Her mother died when Doris was very young, and she was raised by her father and stepmother. As a girl she excelled in field hockey, basketball and softball. "Everyone in the family said she was real good," said her son.

Later on in Nicasio she played on a women’s softball team. She never missed one of her sons’ ballgames and was a big fan of the Oakland Raiders and the Athletics.

After graduating from her small-town high school, she moved in with her sister and brother-and-law, in Richmond, Virginia. Eventually the trio packed up and moved to Butte, Montana, and later to Arizona.

Hey, waitress

While working as a waitress at a Walgreen’s Drug Store lunch counter and soda fountain in Tucson, she met Ken Irving, an Air Force serviceman stationed nearby.

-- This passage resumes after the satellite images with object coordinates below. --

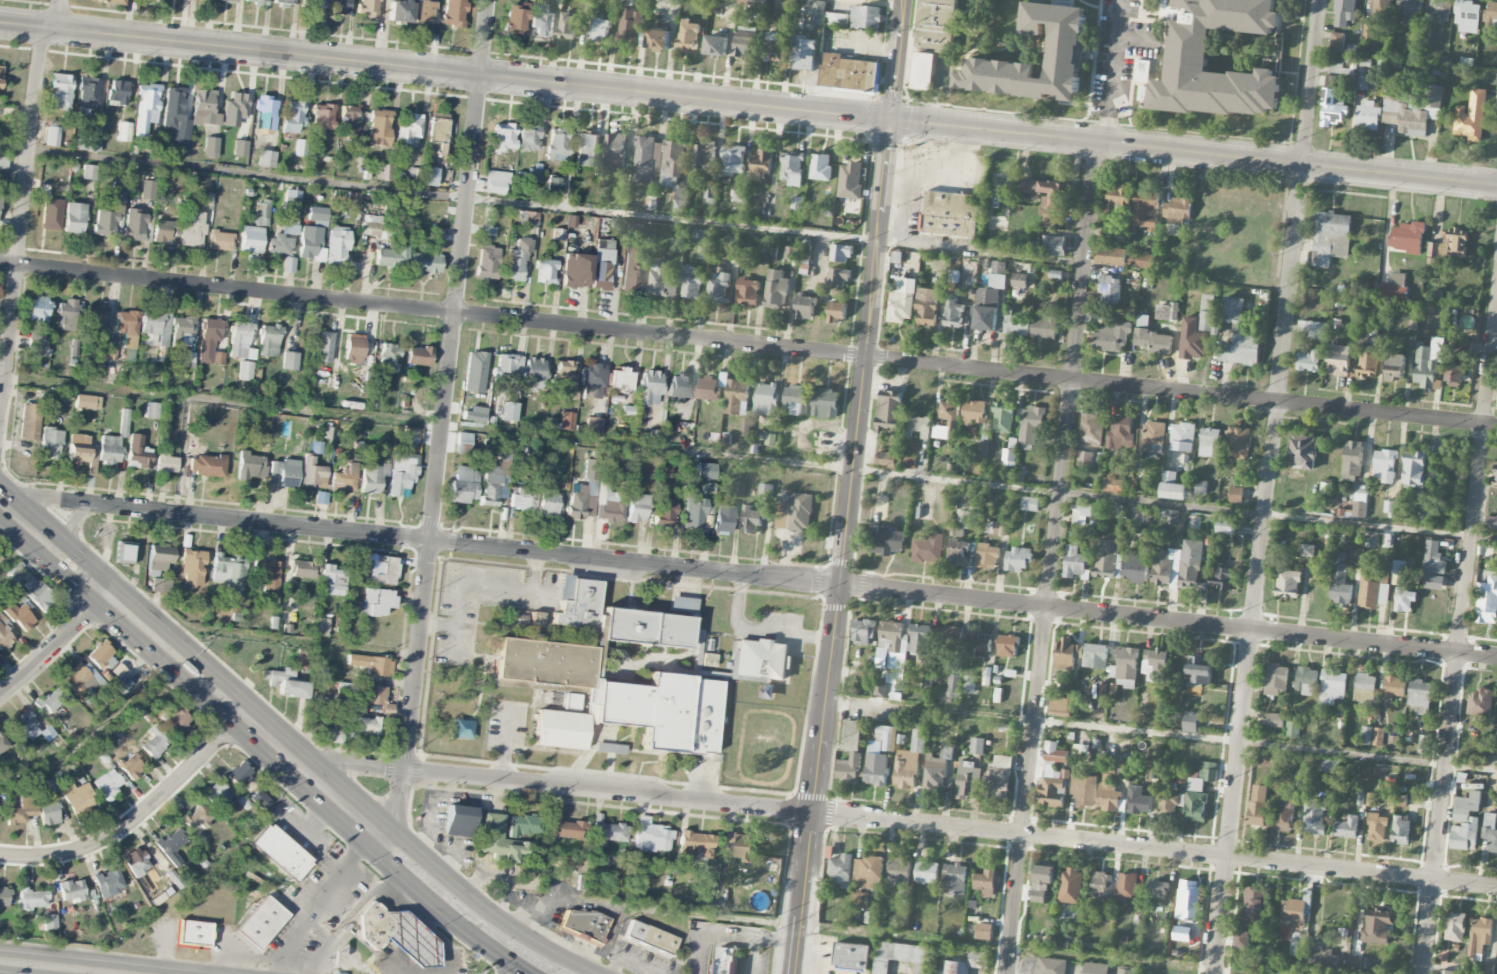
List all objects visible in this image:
building: (226, 0)
building: (646, 0)
building: (111, 1)
building: (256, 2)
building: (284, 2)
building: (758, 3)
road: (872, 3)
building: (314, 4)
building: (339, 7)
building: (785, 7)
building: (369, 9)
building: (1381, 9)
building: (1409, 10)
building: (1440, 10)
building: (400, 11)
building: (424, 11)
building: (1344, 12)
building: (453, 13)
building: (818, 13)
road: (59, 15)
building: (1467, 16)
building: (866, 17)
building: (516, 19)
building: (836, 20)
building: (543, 22)
building: (936, 24)
building: (629, 25)
building: (568, 27)
building: (600, 30)
building: (1368, 31)
building: (688, 35)
road: (1138, 38)
building: (658, 40)
building: (744, 42)
building: (1336, 42)
building: (716, 46)
building: (775, 49)
building: (1067, 50)
building: (1189, 51)
building: (805, 54)
road: (898, 60)
building: (0, 67)
building: (1335, 70)
road: (1113, 71)
building: (1142, 71)
building: (923, 72)
road: (445, 73)
building: (848, 73)
building: (1362, 83)
building: (60, 91)
building: (118, 92)
building: (88, 95)
building: (1433, 97)
building: (146, 108)
building: (204, 108)
building: (1332, 108)
building: (234, 109)
building: (264, 112)
building: (1403, 112)
building: (293, 116)
building: (323, 117)
building: (1471, 117)
building: (176, 118)
building: (349, 118)
building: (1367, 118)
traffic signals: (892, 122)
building: (379, 127)
building: (437, 127)
building: (409, 129)
building: (124, 131)
building: (53, 136)
building: (504, 137)
building: (529, 137)
building: (557, 143)
building: (210, 147)
building: (240, 148)
building: (443, 149)
building: (586, 149)
road: (1194, 152)
building: (614, 153)
building: (704, 157)
building: (266, 158)
building: (647, 159)
building: (734, 160)
building: (4, 163)
building: (672, 164)
building: (761, 165)
building: (821, 168)
building: (793, 169)
building: (89, 172)
building: (430, 176)
building: (851, 180)
building: (496, 182)
building: (553, 187)
building: (146, 189)
building: (709, 196)
building: (738, 196)
building: (1118, 198)
building: (1047, 199)
building: (798, 201)
road: (541, 204)
building: (291, 206)
building: (110, 210)
building: (1146, 210)
building: (262, 213)
building: (51, 214)
building: (318, 214)
building: (951, 214)
building: (1177, 215)
building: (528, 217)
building: (74, 218)
road: (22, 224)
building: (134, 225)
building: (164, 229)
building: (192, 229)
building: (290, 229)
building: (371, 229)
building: (435, 233)
building: (702, 237)
building: (1330, 238)
building: (1407, 238)
building: (251, 239)
building: (221, 240)
building: (311, 243)
building: (280, 245)
building: (1450, 245)
building: (337, 246)
building: (1054, 246)
building: (841, 254)
building: (391, 256)
building: (800, 256)
building: (1111, 257)
building: (516, 259)
building: (1139, 259)
building: (487, 262)
building: (425, 263)
building: (601, 267)
building: (631, 267)
building: (998, 268)
building: (575, 270)
building: (545, 271)
building: (838, 278)
building: (662, 279)
building: (1019, 281)
building: (690, 283)
building: (718, 287)
building: (1394, 288)
building: (1109, 289)
building: (776, 290)
building: (748, 292)
building: (902, 301)
road: (1496, 306)
building: (927, 307)
building: (805, 308)
building: (986, 309)
building: (38, 311)
building: (837, 312)
building: (953, 312)
building: (1167, 312)
building: (1206, 313)
building: (66, 314)
building: (94, 320)
building: (1016, 323)
building: (155, 327)
building: (1044, 327)
building: (127, 328)
building: (1312, 329)
building: (181, 331)
building: (1112, 337)
building: (241, 340)
building: (269, 340)
building: (210, 342)
building: (1154, 342)
building: (36, 343)
road: (748, 345)
building: (323, 347)
building: (354, 348)
building: (1241, 350)
building: (419, 356)
building: (389, 357)
building: (1367, 358)
building: (290, 360)
building: (1337, 360)
building: (1309, 361)
building: (1428, 363)
building: (507, 366)
building: (1395, 367)
building: (245, 370)
building: (475, 372)
building: (534, 372)
building: (562, 373)
building: (1454, 373)
building: (621, 379)
building: (592, 381)
road: (91, 386)
building: (679, 386)
building: (649, 388)
building: (707, 389)
building: (737, 397)
building: (766, 399)
building: (796, 400)
building: (87, 402)
building: (825, 404)
building: (151, 410)
building: (889, 410)
building: (509, 411)
building: (949, 411)
building: (974, 413)
building: (1003, 418)
building: (567, 420)
building: (29, 421)
road: (444, 421)
building: (124, 423)
building: (594, 425)
building: (1031, 426)
building: (745, 427)
building: (918, 427)
building: (1092, 429)
building: (941, 433)
building: (1121, 433)
building: (1153, 437)
building: (1182, 438)
building: (50, 443)
building: (1209, 443)
building: (464, 444)
building: (1238, 445)
building: (109, 449)
building: (83, 451)
building: (1303, 452)
building: (138, 453)
building: (1008, 458)
building: (1085, 458)
building: (889, 460)
building: (1352, 461)
building: (166, 463)
building: (909, 463)
building: (207, 465)
building: (250, 466)
building: (1385, 466)
building: (591, 468)
building: (1414, 469)
building: (705, 470)
building: (402, 472)
building: (283, 473)
building: (312, 473)
road: (902, 474)
building: (1494, 474)
building: (372, 477)
building: (344, 478)
building: (493, 482)
building: (464, 485)
building: (1113, 485)
road: (1267, 486)
building: (1171, 487)
building: (1199, 488)
building: (765, 491)
building: (1236, 495)
building: (522, 498)
building: (583, 501)
building: (548, 504)
building: (1030, 504)
building: (1357, 504)
building: (1390, 506)
building: (638, 508)
building: (694, 509)
building: (1081, 511)
building: (664, 512)
building: (795, 513)
building: (1418, 513)
road: (15, 515)
building: (1168, 516)
building: (723, 519)
building: (751, 520)
building: (970, 520)
building: (1491, 523)
building: (1225, 527)
building: (1000, 529)
building: (887, 543)
road: (15, 546)
road: (845, 548)
building: (927, 549)
road: (77, 551)
building: (1308, 551)
building: (125, 553)
building: (958, 553)
building: (160, 556)
building: (987, 556)
road: (1051, 558)
building: (1434, 558)
building: (1106, 559)
building: (1018, 560)
building: (0, 561)
building: (1075, 562)
building: (1190, 564)
building: (192, 567)
building: (1135, 567)
building: (1166, 567)
building: (302, 569)
building: (383, 570)
road: (60, 572)
building: (229, 572)
building: (1398, 573)
building: (267, 575)
road: (748, 576)
building: (1221, 578)
building: (333, 580)
building: (1340, 580)
building: (1288, 584)
building: (160, 585)
building: (1373, 590)
building: (37, 593)
building: (1404, 599)
building: (377, 601)
building: (1487, 602)
building: (578, 604)
building: (682, 605)
building: (18, 616)
building: (536, 619)
building: (321, 627)
building: (645, 628)
road: (760, 629)
road: (1460, 630)
building: (863, 632)
building: (696, 633)
building: (950, 636)
building: (5, 638)
road: (294, 640)
building: (903, 640)
building: (977, 644)
building: (1008, 646)
road: (55, 648)
building: (1067, 654)
building: (101, 655)
building: (1096, 656)
building: (760, 659)
building: (543, 663)
building: (372, 664)
building: (1154, 665)
building: (1125, 668)
building: (1200, 671)
building: (986, 677)
building: (120, 678)
building: (75, 679)
building: (927, 679)
building: (1277, 680)
building: (1306, 681)
building: (287, 683)
building: (968, 684)
building: (953, 686)
building: (1332, 687)
building: (1365, 688)
building: (1393, 688)
building: (368, 696)
building: (591, 696)
building: (1420, 697)
building: (51, 700)
building: (570, 701)
building: (1480, 703)
building: (1059, 705)
building: (664, 711)
road: (242, 714)
building: (176, 717)
building: (1275, 720)
building: (1190, 722)
building: (368, 726)
building: (23, 727)
road: (93, 729)
building: (560, 729)
building: (1292, 729)
building: (332, 734)
road: (1161, 734)
building: (851, 735)
building: (1366, 736)
building: (887, 737)
building: (1378, 737)
building: (155, 742)
building: (3, 744)
building: (977, 746)
building: (610, 748)
building: (1055, 754)
building: (909, 761)
building: (131, 766)
building: (1330, 767)
building: (1122, 768)
building: (849, 769)
building: (876, 769)
building: (937, 769)
building: (1208, 771)
building: (239, 773)
building: (998, 779)
building: (968, 781)
building: (107, 784)
building: (1196, 784)
building: (1053, 789)
building: (1083, 790)
building: (1108, 794)
building: (217, 795)
building: (1360, 796)
building: (78, 798)
building: (261, 799)
building: (1371, 800)
building: (1138, 801)
building: (1168, 803)
building: (1259, 806)
building: (1195, 807)
building: (22, 809)
building: (49, 814)
building: (1284, 815)
building: (197, 817)
building: (1314, 818)
road: (138, 819)
building: (459, 821)
road: (899, 822)
building: (1466, 823)
building: (524, 825)
building: (1348, 828)
building: (1377, 828)
building: (567, 829)
building: (1401, 831)
building: (1490, 832)
building: (606, 835)
building: (651, 836)
building: (498, 839)
building: (694, 845)
building: (171, 846)
building: (739, 847)
building: (281, 852)
building: (138, 867)
building: (841, 869)
building: (868, 871)
building: (899, 872)
building: (927, 873)
road: (450, 879)
building: (954, 879)
building: (1042, 882)
building: (108, 883)
building: (986, 883)
building: (1102, 885)
building: (1071, 886)
building: (1126, 887)
building: (1158, 889)
building: (71, 890)
building: (30, 896)
building: (4, 897)
building: (860, 900)
road: (321, 901)
building: (1253, 907)
road: (443, 911)
building: (1295, 911)
building: (50, 922)
building: (260, 922)
building: (583, 924)
building: (1377, 926)
building: (1455, 927)
road: (818, 928)
building: (984, 932)
building: (193, 933)
building: (1285, 933)
building: (397, 935)
road: (730, 936)
building: (650, 937)
building: (1480, 937)
building: (1241, 940)
building: (1298, 945)
road: (556, 955)
road: (753, 956)
building: (851, 957)
building: (902, 957)
building: (1324, 958)
building: (726, 960)
building: (965, 964)
building: (1353, 964)
road: (503, 965)
building: (1051, 966)
road: (56, 967)
building: (1487, 968)
building: (1096, 969)
building: (1126, 971)
building: (1445, 972)
road: (1225, 973)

She spent most of her working life as a waitress. In Marin County she waited tables at the Courthouse Creamery in San Rafael, located downtown across from the old courthouse.

In 1979 she divorced Ken Irving. Three years later she married Jack Lang, whom she met in a Petaluma bar. Though she was terrified of flying, Mrs. Lang took several trips with her husband to Hawaii. On one excursion to the Big Island, the Kilauea volcano erupted. Mrs. Lang stepped out of character and joined her husband in a helicopter flight over the bubbling inferno.

"Jack made her very happy," said her son. Mr. Lang died last August.

Described by her family as friendly, outgoing and full of life, Mrs. Lang was a woman comfortable in her own skin. She taught her sons that there’s nothing wrong with being just who you are.

In addition to her husband, she was also predeceased by a brother and two sisters.

Mrs. Lang is survived by her sons, Mark Irving of Nicasio; and Mathew Irving of Petaluma.